La guerra commerciale
Finora abbiamo analizzato le conseguenze strategiche, militari e politiche dell’elezione di Donald Trump. Un aspetto centrale, tuttavia, lo riveste l’economia. Sempre il repubblicano, durante la campagna elettorale, ha più volte ipotizzato l’intenzione di inserire pesanti dazi doganali sui prodotti importati. Un ulteriore duro colpo per l’industria europea, da tempo in difficoltà. «I timori per una guerra commerciale attraverso l’Atlantico sono realistici», sottolinea a questo proposito il professore. «I dazi potrebbero essere introdotti non solo per le merci in arrivo dalla Cina, bensì anche dall’Europa. E Trump, dettaglio non certo secondario, avrà la maggioranza politica al Senato e alla Camera per farlo.

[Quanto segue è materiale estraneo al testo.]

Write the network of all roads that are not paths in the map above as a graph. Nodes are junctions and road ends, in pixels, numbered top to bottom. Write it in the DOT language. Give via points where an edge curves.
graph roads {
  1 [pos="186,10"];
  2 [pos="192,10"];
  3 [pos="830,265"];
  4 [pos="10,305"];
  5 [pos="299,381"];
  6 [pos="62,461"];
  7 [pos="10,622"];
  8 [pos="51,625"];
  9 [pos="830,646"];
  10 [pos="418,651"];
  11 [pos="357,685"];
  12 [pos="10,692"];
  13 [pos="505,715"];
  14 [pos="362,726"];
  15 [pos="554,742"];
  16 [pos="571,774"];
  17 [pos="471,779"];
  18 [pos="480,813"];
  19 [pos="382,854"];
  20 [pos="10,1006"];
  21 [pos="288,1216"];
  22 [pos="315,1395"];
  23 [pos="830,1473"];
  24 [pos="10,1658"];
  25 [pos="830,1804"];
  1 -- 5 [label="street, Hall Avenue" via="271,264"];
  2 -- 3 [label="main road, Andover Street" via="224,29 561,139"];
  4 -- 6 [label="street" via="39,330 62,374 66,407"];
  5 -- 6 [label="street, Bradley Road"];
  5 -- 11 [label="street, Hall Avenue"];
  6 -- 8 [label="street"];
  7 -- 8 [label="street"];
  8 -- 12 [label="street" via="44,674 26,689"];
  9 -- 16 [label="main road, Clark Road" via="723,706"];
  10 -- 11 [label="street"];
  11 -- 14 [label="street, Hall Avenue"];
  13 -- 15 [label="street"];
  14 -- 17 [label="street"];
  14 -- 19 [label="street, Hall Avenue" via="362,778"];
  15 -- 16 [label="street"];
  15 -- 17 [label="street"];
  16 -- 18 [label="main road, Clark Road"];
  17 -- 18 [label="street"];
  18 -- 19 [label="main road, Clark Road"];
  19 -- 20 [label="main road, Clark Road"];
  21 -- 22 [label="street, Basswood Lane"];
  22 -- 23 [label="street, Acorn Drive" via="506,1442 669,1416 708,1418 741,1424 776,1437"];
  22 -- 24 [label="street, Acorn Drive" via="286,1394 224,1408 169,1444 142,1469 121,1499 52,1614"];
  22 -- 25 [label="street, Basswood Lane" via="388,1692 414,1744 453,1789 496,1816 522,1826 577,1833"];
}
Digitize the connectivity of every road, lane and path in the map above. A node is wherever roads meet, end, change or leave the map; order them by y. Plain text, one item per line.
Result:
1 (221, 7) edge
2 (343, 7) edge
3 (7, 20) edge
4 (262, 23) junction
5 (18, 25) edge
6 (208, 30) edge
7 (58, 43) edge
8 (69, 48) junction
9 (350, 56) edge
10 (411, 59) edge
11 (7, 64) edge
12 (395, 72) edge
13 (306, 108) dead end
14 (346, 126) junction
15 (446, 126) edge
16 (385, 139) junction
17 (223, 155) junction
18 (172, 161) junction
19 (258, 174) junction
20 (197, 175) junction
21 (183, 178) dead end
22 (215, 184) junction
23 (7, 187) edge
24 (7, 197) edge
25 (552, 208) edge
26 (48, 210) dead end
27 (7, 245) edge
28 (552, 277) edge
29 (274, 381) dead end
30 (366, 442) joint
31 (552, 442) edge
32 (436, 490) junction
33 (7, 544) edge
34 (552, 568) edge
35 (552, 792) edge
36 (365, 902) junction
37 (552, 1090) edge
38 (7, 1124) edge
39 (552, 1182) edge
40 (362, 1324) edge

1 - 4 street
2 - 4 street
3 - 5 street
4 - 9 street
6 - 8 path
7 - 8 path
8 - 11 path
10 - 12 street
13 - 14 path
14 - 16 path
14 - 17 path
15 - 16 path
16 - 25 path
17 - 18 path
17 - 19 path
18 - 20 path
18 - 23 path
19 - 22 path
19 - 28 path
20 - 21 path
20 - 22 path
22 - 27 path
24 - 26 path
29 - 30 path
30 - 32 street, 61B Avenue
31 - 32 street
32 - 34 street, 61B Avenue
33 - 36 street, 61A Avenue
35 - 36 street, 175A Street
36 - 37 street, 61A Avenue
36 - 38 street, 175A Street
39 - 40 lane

Di conseguenza, non incontrerà troppi ostacoli». La questione, allora, è sapere come risponderà l’Unione europea a un simile attacco commerciale. «Una via potrebbe essere quella di andare a ruota, e cioè porre dazi sui prodotti americani», rileva Schwok. «Ma ciò contribuirebbe a innalzare il livello dello scontro. E non credo ci sia la volontà di alcuni Paesi europei di andare in questa direzione». Sullo sfondo di questa possibile guerra commerciale rimane anche l’elemento della leva fiscale per le imprese. Chiara, in questo senso, la volontà di agevolare le aziende da parte di Trump. «Una prospettiva che potrebbe indebolire ulteriormente l’attrattiva e la forza dell’economia del Vecchio Continente, che potrebbe perdere numerose aziende a favore degli USA».
Senza leader
L’Europa, nell’ora del cambio alla Casa Bianca, si scopre dunque fragile, sparpagliata. Manca una guida, un Paese capace di trascinare e mettere d’accordo tutti gli altri e di ristabilire rapporti di forza il più possibile equi. «La Francia ha svolto il ruolo di locomotiva, è vero, ma ha da tempo abdicato. Oggi come oggi non vedo quindi alcun membro dell’Unione capace di fungere da faro», rileva, concludendo, Schwok. «Non c’è più il Regno Unito, mentre in Germania la coalizione di Governo non funziona: a Berlino il contesto politico è da fine regno. L’Italia, invece, è governata dai sovranisti».